• EXERCISE DIRECTIONS: Only the words of the entries are wanted, repeated exactly and without images.
==== RECORDED DATA ====
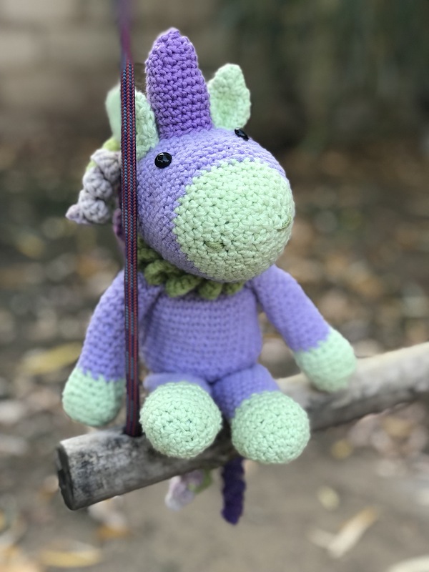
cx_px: 214
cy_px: 286
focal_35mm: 57
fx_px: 942
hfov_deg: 25.7
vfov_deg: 33.8
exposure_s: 1/92
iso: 64
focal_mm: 6.6
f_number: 2.8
====
• OUTPUT FOR THIS EXERCISE:
cx_px: 214
cy_px: 286
focal_35mm: 57
fx_px: 942
hfov_deg: 25.7
vfov_deg: 33.8
exposure_s: 1/92
iso: 64
focal_mm: 6.6
f_number: 2.8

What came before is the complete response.